[The data Boundary: Start]

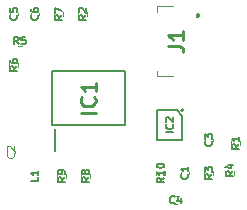
<source format=gto>
G04 #@! TF.GenerationSoftware,KiCad,Pcbnew,(5.1.8)-1*
G04 #@! TF.CreationDate,2021-03-29T10:41:43+03:00*
G04 #@! TF.ProjectId,sensor board,73656e73-6f72-4206-926f-6172642e6b69,rev?*
G04 #@! TF.SameCoordinates,Original*
G04 #@! TF.FileFunction,Legend,Top*
G04 #@! TF.FilePolarity,Positive*
%FSLAX46Y46*%
G04 Gerber Fmt 4.6, Leading zero omitted, Abs format (unit mm)*
G04 Created by KiCad (PCBNEW (5.1.8)-1) date 2021-03-29 10:41:43*
%MOMM*%
%LPD*%
G01*
G04 APERTURE LIST*
%ADD10C,0.120000*%
%ADD11C,0.200000*%
%ADD12C,0.100000*%
%ADD13C,0.300000*%
%ADD14C,0.127000*%
%ADD15C,0.112700*%
%ADD16C,0.254000*%
G04 APERTURE END LIST*
D10*
X144146000Y-83719641D02*
X144146000Y-83412359D01*
X144906000Y-83719641D02*
X144906000Y-83412359D01*
X138302000Y-69950359D02*
X138302000Y-70257641D01*
X137542000Y-69950359D02*
X137542000Y-70257641D01*
X150496000Y-81179641D02*
X150496000Y-80872359D01*
X151256000Y-81179641D02*
X151256000Y-80872359D01*
X132741641Y-72770000D02*
X132434359Y-72770000D01*
X132741641Y-72010000D02*
X132434359Y-72010000D01*
X146198000Y-83458164D02*
X146198000Y-83673836D01*
X146918000Y-83458164D02*
X146918000Y-83673836D01*
X148950000Y-80879836D02*
X148950000Y-80664164D01*
X148230000Y-80879836D02*
X148230000Y-80664164D01*
X132186000Y-81680164D02*
X132186000Y-81895836D01*
X131466000Y-81680164D02*
X131466000Y-81895836D01*
X145660164Y-85492000D02*
X145875836Y-85492000D01*
X145660164Y-86212000D02*
X145875836Y-86212000D01*
X131720000Y-69996164D02*
X131720000Y-70211836D01*
X132440000Y-69996164D02*
X132440000Y-70211836D01*
X134218000Y-69996164D02*
X134218000Y-70211836D01*
X133498000Y-69996164D02*
X133498000Y-70211836D01*
D11*
X135330000Y-79516000D02*
X135330000Y-74916000D01*
X135330000Y-74916000D02*
X141530000Y-74916000D01*
X141530000Y-74916000D02*
X141530000Y-79516000D01*
X141530000Y-79516000D02*
X135330000Y-79516000D01*
X135580000Y-81666000D02*
X135580000Y-79866000D01*
X146346000Y-78702000D02*
X146346000Y-80760000D01*
X146346000Y-80760000D02*
X144230000Y-80760000D01*
X144230000Y-80760000D02*
X144230000Y-78244000D01*
X144230000Y-78244000D02*
X145888000Y-78244000D01*
X145888000Y-78244000D02*
X146346000Y-78702000D01*
X146446000Y-78244000D02*
G75*
G03*
X146446000Y-78244000I-100000J0D01*
G01*
D12*
X144167000Y-74890000D02*
X144167000Y-75390000D01*
X144167000Y-75390000D02*
X145542000Y-75390000D01*
X144167000Y-69890000D02*
X144167000Y-69390000D01*
X144167000Y-69390000D02*
X145542000Y-69390000D01*
D13*
X147642000Y-70290000D02*
X147642000Y-70290000D01*
X147642000Y-70190000D02*
X147642000Y-70190000D01*
X147642000Y-70190000D02*
G75*
G02*
X147642000Y-70290000I0J-50000D01*
G01*
X147642000Y-70290000D02*
G75*
G02*
X147642000Y-70190000I0J50000D01*
G01*
D10*
X148210000Y-83412359D02*
X148210000Y-83719641D01*
X148970000Y-83412359D02*
X148970000Y-83719641D01*
X150748000Y-83412359D02*
X150748000Y-83719641D01*
X149988000Y-83412359D02*
X149988000Y-83719641D01*
X135510000Y-69950359D02*
X135510000Y-70257641D01*
X136270000Y-69950359D02*
X136270000Y-70257641D01*
X137796000Y-83973641D02*
X137796000Y-83666359D01*
X138556000Y-83973641D02*
X138556000Y-83666359D01*
X135764000Y-83973641D02*
X135764000Y-83666359D01*
X136524000Y-83973641D02*
X136524000Y-83666359D01*
X132460000Y-74575641D02*
X132460000Y-74268359D01*
X131700000Y-74575641D02*
X131700000Y-74268359D01*
D14*
X144813261Y-83974214D02*
X144510880Y-84185880D01*
X144813261Y-84337071D02*
X144178261Y-84337071D01*
X144178261Y-84095166D01*
X144208500Y-84034690D01*
X144238738Y-84004452D01*
X144299214Y-83974214D01*
X144389928Y-83974214D01*
X144450404Y-84004452D01*
X144480642Y-84034690D01*
X144510880Y-84095166D01*
X144510880Y-84337071D01*
X144813261Y-83369452D02*
X144813261Y-83732309D01*
X144813261Y-83550880D02*
X144178261Y-83550880D01*
X144268976Y-83611357D01*
X144329452Y-83671833D01*
X144359690Y-83732309D01*
X144178261Y-82976357D02*
X144178261Y-82915880D01*
X144208500Y-82855404D01*
X144238738Y-82825166D01*
X144299214Y-82794928D01*
X144420166Y-82764690D01*
X144571357Y-82764690D01*
X144692309Y-82794928D01*
X144752785Y-82825166D01*
X144783023Y-82855404D01*
X144813261Y-82915880D01*
X144813261Y-82976357D01*
X144783023Y-83036833D01*
X144752785Y-83067071D01*
X144692309Y-83097309D01*
X144571357Y-83127547D01*
X144420166Y-83127547D01*
X144299214Y-83097309D01*
X144238738Y-83067071D01*
X144208500Y-83036833D01*
X144178261Y-82976357D01*
X138209261Y-70209833D02*
X137906880Y-70421500D01*
X138209261Y-70572690D02*
X137574261Y-70572690D01*
X137574261Y-70330785D01*
X137604500Y-70270309D01*
X137634738Y-70240071D01*
X137695214Y-70209833D01*
X137785928Y-70209833D01*
X137846404Y-70240071D01*
X137876642Y-70270309D01*
X137906880Y-70330785D01*
X137906880Y-70572690D01*
X137634738Y-69967928D02*
X137604500Y-69937690D01*
X137574261Y-69877214D01*
X137574261Y-69726023D01*
X137604500Y-69665547D01*
X137634738Y-69635309D01*
X137695214Y-69605071D01*
X137755690Y-69605071D01*
X137846404Y-69635309D01*
X138209261Y-69998166D01*
X138209261Y-69605071D01*
X151163261Y-81131833D02*
X150860880Y-81343500D01*
X151163261Y-81494690D02*
X150528261Y-81494690D01*
X150528261Y-81252785D01*
X150558500Y-81192309D01*
X150588738Y-81162071D01*
X150649214Y-81131833D01*
X150739928Y-81131833D01*
X150800404Y-81162071D01*
X150830642Y-81192309D01*
X150860880Y-81252785D01*
X150860880Y-81494690D01*
X151163261Y-80527071D02*
X151163261Y-80889928D01*
X151163261Y-80708500D02*
X150528261Y-80708500D01*
X150618976Y-80768976D01*
X150679452Y-80829452D01*
X150709690Y-80889928D01*
X132482166Y-72677261D02*
X132270500Y-72374880D01*
X132119309Y-72677261D02*
X132119309Y-72042261D01*
X132361214Y-72042261D01*
X132421690Y-72072500D01*
X132451928Y-72102738D01*
X132482166Y-72163214D01*
X132482166Y-72253928D01*
X132451928Y-72314404D01*
X132421690Y-72344642D01*
X132361214Y-72374880D01*
X132119309Y-72374880D01*
X133056690Y-72042261D02*
X132754309Y-72042261D01*
X132724071Y-72344642D01*
X132754309Y-72314404D01*
X132814785Y-72284166D01*
X132965976Y-72284166D01*
X133026452Y-72314404D01*
X133056690Y-72344642D01*
X133086928Y-72405119D01*
X133086928Y-72556309D01*
X133056690Y-72616785D01*
X133026452Y-72647023D01*
X132965976Y-72677261D01*
X132814785Y-72677261D01*
X132754309Y-72647023D01*
X132724071Y-72616785D01*
X146784785Y-83671833D02*
X146815023Y-83702071D01*
X146845261Y-83792785D01*
X146845261Y-83853261D01*
X146815023Y-83943976D01*
X146754547Y-84004452D01*
X146694071Y-84034690D01*
X146573119Y-84064928D01*
X146482404Y-84064928D01*
X146361452Y-84034690D01*
X146300976Y-84004452D01*
X146240500Y-83943976D01*
X146210261Y-83853261D01*
X146210261Y-83792785D01*
X146240500Y-83702071D01*
X146270738Y-83671833D01*
X146845261Y-83067071D02*
X146845261Y-83429928D01*
X146845261Y-83248500D02*
X146210261Y-83248500D01*
X146300976Y-83308976D01*
X146361452Y-83369452D01*
X146391690Y-83429928D01*
X148816785Y-80877833D02*
X148847023Y-80908071D01*
X148877261Y-80998785D01*
X148877261Y-81059261D01*
X148847023Y-81149976D01*
X148786547Y-81210452D01*
X148726071Y-81240690D01*
X148605119Y-81270928D01*
X148514404Y-81270928D01*
X148393452Y-81240690D01*
X148332976Y-81210452D01*
X148272500Y-81149976D01*
X148242261Y-81059261D01*
X148242261Y-80998785D01*
X148272500Y-80908071D01*
X148302738Y-80877833D01*
X148242261Y-80666166D02*
X148242261Y-80273071D01*
X148484166Y-80484738D01*
X148484166Y-80394023D01*
X148514404Y-80333547D01*
X148544642Y-80303309D01*
X148605119Y-80273071D01*
X148756309Y-80273071D01*
X148816785Y-80303309D01*
X148847023Y-80333547D01*
X148877261Y-80394023D01*
X148877261Y-80575452D01*
X148847023Y-80635928D01*
X148816785Y-80666166D01*
D15*
X132052785Y-81893833D02*
X132083023Y-81924071D01*
X132113261Y-82014785D01*
X132113261Y-82075261D01*
X132083023Y-82165976D01*
X132022547Y-82226452D01*
X131962071Y-82256690D01*
X131841119Y-82286928D01*
X131750404Y-82286928D01*
X131629452Y-82256690D01*
X131568976Y-82226452D01*
X131508500Y-82165976D01*
X131478261Y-82075261D01*
X131478261Y-82014785D01*
X131508500Y-81924071D01*
X131538738Y-81893833D01*
X131538738Y-81651928D02*
X131508500Y-81621690D01*
X131478261Y-81561214D01*
X131478261Y-81410023D01*
X131508500Y-81349547D01*
X131538738Y-81319309D01*
X131599214Y-81289071D01*
X131659690Y-81289071D01*
X131750404Y-81319309D01*
X132113261Y-81682166D01*
X132113261Y-81289071D01*
D14*
X145690166Y-86078785D02*
X145659928Y-86109023D01*
X145569214Y-86139261D01*
X145508738Y-86139261D01*
X145418023Y-86109023D01*
X145357547Y-86048547D01*
X145327309Y-85988071D01*
X145297071Y-85867119D01*
X145297071Y-85776404D01*
X145327309Y-85655452D01*
X145357547Y-85594976D01*
X145418023Y-85534500D01*
X145508738Y-85504261D01*
X145569214Y-85504261D01*
X145659928Y-85534500D01*
X145690166Y-85564738D01*
X146234452Y-85715928D02*
X146234452Y-86139261D01*
X146083261Y-85474023D02*
X145932071Y-85927595D01*
X146325166Y-85927595D01*
X132306785Y-70209833D02*
X132337023Y-70240071D01*
X132367261Y-70330785D01*
X132367261Y-70391261D01*
X132337023Y-70481976D01*
X132276547Y-70542452D01*
X132216071Y-70572690D01*
X132095119Y-70602928D01*
X132004404Y-70602928D01*
X131883452Y-70572690D01*
X131822976Y-70542452D01*
X131762500Y-70481976D01*
X131732261Y-70391261D01*
X131732261Y-70330785D01*
X131762500Y-70240071D01*
X131792738Y-70209833D01*
X131732261Y-69635309D02*
X131732261Y-69937690D01*
X132034642Y-69967928D01*
X132004404Y-69937690D01*
X131974166Y-69877214D01*
X131974166Y-69726023D01*
X132004404Y-69665547D01*
X132034642Y-69635309D01*
X132095119Y-69605071D01*
X132246309Y-69605071D01*
X132306785Y-69635309D01*
X132337023Y-69665547D01*
X132367261Y-69726023D01*
X132367261Y-69877214D01*
X132337023Y-69937690D01*
X132306785Y-69967928D01*
X134084785Y-70209833D02*
X134115023Y-70240071D01*
X134145261Y-70330785D01*
X134145261Y-70391261D01*
X134115023Y-70481976D01*
X134054547Y-70542452D01*
X133994071Y-70572690D01*
X133873119Y-70602928D01*
X133782404Y-70602928D01*
X133661452Y-70572690D01*
X133600976Y-70542452D01*
X133540500Y-70481976D01*
X133510261Y-70391261D01*
X133510261Y-70330785D01*
X133540500Y-70240071D01*
X133570738Y-70209833D01*
X133510261Y-69665547D02*
X133510261Y-69786500D01*
X133540500Y-69846976D01*
X133570738Y-69877214D01*
X133661452Y-69937690D01*
X133782404Y-69967928D01*
X134024309Y-69967928D01*
X134084785Y-69937690D01*
X134115023Y-69907452D01*
X134145261Y-69846976D01*
X134145261Y-69726023D01*
X134115023Y-69665547D01*
X134084785Y-69635309D01*
X134024309Y-69605071D01*
X133873119Y-69605071D01*
X133812642Y-69635309D01*
X133782404Y-69665547D01*
X133752166Y-69726023D01*
X133752166Y-69846976D01*
X133782404Y-69907452D01*
X133812642Y-69937690D01*
X133873119Y-69967928D01*
D16*
X139004523Y-78455761D02*
X137734523Y-78455761D01*
X138883571Y-77125285D02*
X138944047Y-77185761D01*
X139004523Y-77367190D01*
X139004523Y-77488142D01*
X138944047Y-77669571D01*
X138823095Y-77790523D01*
X138702142Y-77851000D01*
X138460238Y-77911476D01*
X138278809Y-77911476D01*
X138036904Y-77851000D01*
X137915952Y-77790523D01*
X137795000Y-77669571D01*
X137734523Y-77488142D01*
X137734523Y-77367190D01*
X137795000Y-77185761D01*
X137855476Y-77125285D01*
X139004523Y-75915761D02*
X139004523Y-76641476D01*
X139004523Y-76278619D02*
X137734523Y-76278619D01*
X137915952Y-76399571D01*
X138036904Y-76520523D01*
X138097380Y-76641476D01*
D14*
X145575261Y-80121880D02*
X144940261Y-80121880D01*
X145514785Y-79456642D02*
X145545023Y-79486880D01*
X145575261Y-79577595D01*
X145575261Y-79638071D01*
X145545023Y-79728785D01*
X145484547Y-79789261D01*
X145424071Y-79819500D01*
X145303119Y-79849738D01*
X145212404Y-79849738D01*
X145091452Y-79819500D01*
X145030976Y-79789261D01*
X144970500Y-79728785D01*
X144940261Y-79638071D01*
X144940261Y-79577595D01*
X144970500Y-79486880D01*
X145000738Y-79456642D01*
X145000738Y-79214738D02*
X144970500Y-79184500D01*
X144940261Y-79124023D01*
X144940261Y-78972833D01*
X144970500Y-78912357D01*
X145000738Y-78882119D01*
X145061214Y-78851880D01*
X145121690Y-78851880D01*
X145212404Y-78882119D01*
X145575261Y-79244976D01*
X145575261Y-78851880D01*
D16*
X145159523Y-72813333D02*
X146066666Y-72813333D01*
X146248095Y-72873809D01*
X146369047Y-72994761D01*
X146429523Y-73176190D01*
X146429523Y-73297142D01*
X146429523Y-71543333D02*
X146429523Y-72269047D01*
X146429523Y-71906190D02*
X145159523Y-71906190D01*
X145340952Y-72027142D01*
X145461904Y-72148095D01*
X145522380Y-72269047D01*
D14*
X148877261Y-83671833D02*
X148574880Y-83883500D01*
X148877261Y-84034690D02*
X148242261Y-84034690D01*
X148242261Y-83792785D01*
X148272500Y-83732309D01*
X148302738Y-83702071D01*
X148363214Y-83671833D01*
X148453928Y-83671833D01*
X148514404Y-83702071D01*
X148544642Y-83732309D01*
X148574880Y-83792785D01*
X148574880Y-84034690D01*
X148242261Y-83460166D02*
X148242261Y-83067071D01*
X148484166Y-83278738D01*
X148484166Y-83188023D01*
X148514404Y-83127547D01*
X148544642Y-83097309D01*
X148605119Y-83067071D01*
X148756309Y-83067071D01*
X148816785Y-83097309D01*
X148847023Y-83127547D01*
X148877261Y-83188023D01*
X148877261Y-83369452D01*
X148847023Y-83429928D01*
X148816785Y-83460166D01*
X150655261Y-83417833D02*
X150352880Y-83629500D01*
X150655261Y-83780690D02*
X150020261Y-83780690D01*
X150020261Y-83538785D01*
X150050500Y-83478309D01*
X150080738Y-83448071D01*
X150141214Y-83417833D01*
X150231928Y-83417833D01*
X150292404Y-83448071D01*
X150322642Y-83478309D01*
X150352880Y-83538785D01*
X150352880Y-83780690D01*
X150231928Y-82873547D02*
X150655261Y-82873547D01*
X149990023Y-83024738D02*
X150443595Y-83175928D01*
X150443595Y-82782833D01*
X136177261Y-70209833D02*
X135874880Y-70421500D01*
X136177261Y-70572690D02*
X135542261Y-70572690D01*
X135542261Y-70330785D01*
X135572500Y-70270309D01*
X135602738Y-70240071D01*
X135663214Y-70209833D01*
X135753928Y-70209833D01*
X135814404Y-70240071D01*
X135844642Y-70270309D01*
X135874880Y-70330785D01*
X135874880Y-70572690D01*
X135542261Y-69998166D02*
X135542261Y-69574833D01*
X136177261Y-69846976D01*
X138463261Y-83925833D02*
X138160880Y-84137500D01*
X138463261Y-84288690D02*
X137828261Y-84288690D01*
X137828261Y-84046785D01*
X137858500Y-83986309D01*
X137888738Y-83956071D01*
X137949214Y-83925833D01*
X138039928Y-83925833D01*
X138100404Y-83956071D01*
X138130642Y-83986309D01*
X138160880Y-84046785D01*
X138160880Y-84288690D01*
X138100404Y-83562976D02*
X138070166Y-83623452D01*
X138039928Y-83653690D01*
X137979452Y-83683928D01*
X137949214Y-83683928D01*
X137888738Y-83653690D01*
X137858500Y-83623452D01*
X137828261Y-83562976D01*
X137828261Y-83442023D01*
X137858500Y-83381547D01*
X137888738Y-83351309D01*
X137949214Y-83321071D01*
X137979452Y-83321071D01*
X138039928Y-83351309D01*
X138070166Y-83381547D01*
X138100404Y-83442023D01*
X138100404Y-83562976D01*
X138130642Y-83623452D01*
X138160880Y-83653690D01*
X138221357Y-83683928D01*
X138342309Y-83683928D01*
X138402785Y-83653690D01*
X138433023Y-83623452D01*
X138463261Y-83562976D01*
X138463261Y-83442023D01*
X138433023Y-83381547D01*
X138402785Y-83351309D01*
X138342309Y-83321071D01*
X138221357Y-83321071D01*
X138160880Y-83351309D01*
X138130642Y-83381547D01*
X138100404Y-83442023D01*
X136431261Y-83925833D02*
X136128880Y-84137500D01*
X136431261Y-84288690D02*
X135796261Y-84288690D01*
X135796261Y-84046785D01*
X135826500Y-83986309D01*
X135856738Y-83956071D01*
X135917214Y-83925833D01*
X136007928Y-83925833D01*
X136068404Y-83956071D01*
X136098642Y-83986309D01*
X136128880Y-84046785D01*
X136128880Y-84288690D01*
X136431261Y-83623452D02*
X136431261Y-83502500D01*
X136401023Y-83442023D01*
X136370785Y-83411785D01*
X136280071Y-83351309D01*
X136159119Y-83321071D01*
X135917214Y-83321071D01*
X135856738Y-83351309D01*
X135826500Y-83381547D01*
X135796261Y-83442023D01*
X135796261Y-83562976D01*
X135826500Y-83623452D01*
X135856738Y-83653690D01*
X135917214Y-83683928D01*
X136068404Y-83683928D01*
X136128880Y-83653690D01*
X136159119Y-83623452D01*
X136189357Y-83562976D01*
X136189357Y-83442023D01*
X136159119Y-83381547D01*
X136128880Y-83351309D01*
X136068404Y-83321071D01*
X132367261Y-74527833D02*
X132064880Y-74739500D01*
X132367261Y-74890690D02*
X131732261Y-74890690D01*
X131732261Y-74648785D01*
X131762500Y-74588309D01*
X131792738Y-74558071D01*
X131853214Y-74527833D01*
X131943928Y-74527833D01*
X132004404Y-74558071D01*
X132034642Y-74588309D01*
X132064880Y-74648785D01*
X132064880Y-74890690D01*
X131732261Y-73983547D02*
X131732261Y-74104500D01*
X131762500Y-74164976D01*
X131792738Y-74195214D01*
X131883452Y-74255690D01*
X132004404Y-74285928D01*
X132246309Y-74285928D01*
X132306785Y-74255690D01*
X132337023Y-74225452D01*
X132367261Y-74164976D01*
X132367261Y-74044023D01*
X132337023Y-73983547D01*
X132306785Y-73953309D01*
X132246309Y-73923071D01*
X132095119Y-73923071D01*
X132034642Y-73953309D01*
X132004404Y-73983547D01*
X131974166Y-74044023D01*
X131974166Y-74164976D01*
X132004404Y-74225452D01*
X132034642Y-74255690D01*
X132095119Y-74285928D01*
X134145261Y-83925833D02*
X134145261Y-84228214D01*
X133510261Y-84228214D01*
X134145261Y-83381547D02*
X134145261Y-83744404D01*
X134145261Y-83562976D02*
X133510261Y-83562976D01*
X133600976Y-83623452D01*
X133661452Y-83683928D01*
X133691690Y-83744404D01*
M02*

</source>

[The data Boundary: End]

In the material above, transcribe exactly the lines beginning at the one with "X150020261Y-83780690D01*" and ending at the one with "X150352880Y-83780690D01*", both included.

X150020261Y-83780690D01*
X150020261Y-83538785D01*
X150050500Y-83478309D01*
X150080738Y-83448071D01*
X150141214Y-83417833D01*
X150231928Y-83417833D01*
X150292404Y-83448071D01*
X150322642Y-83478309D01*
X150352880Y-83538785D01*
X150352880Y-83780690D01*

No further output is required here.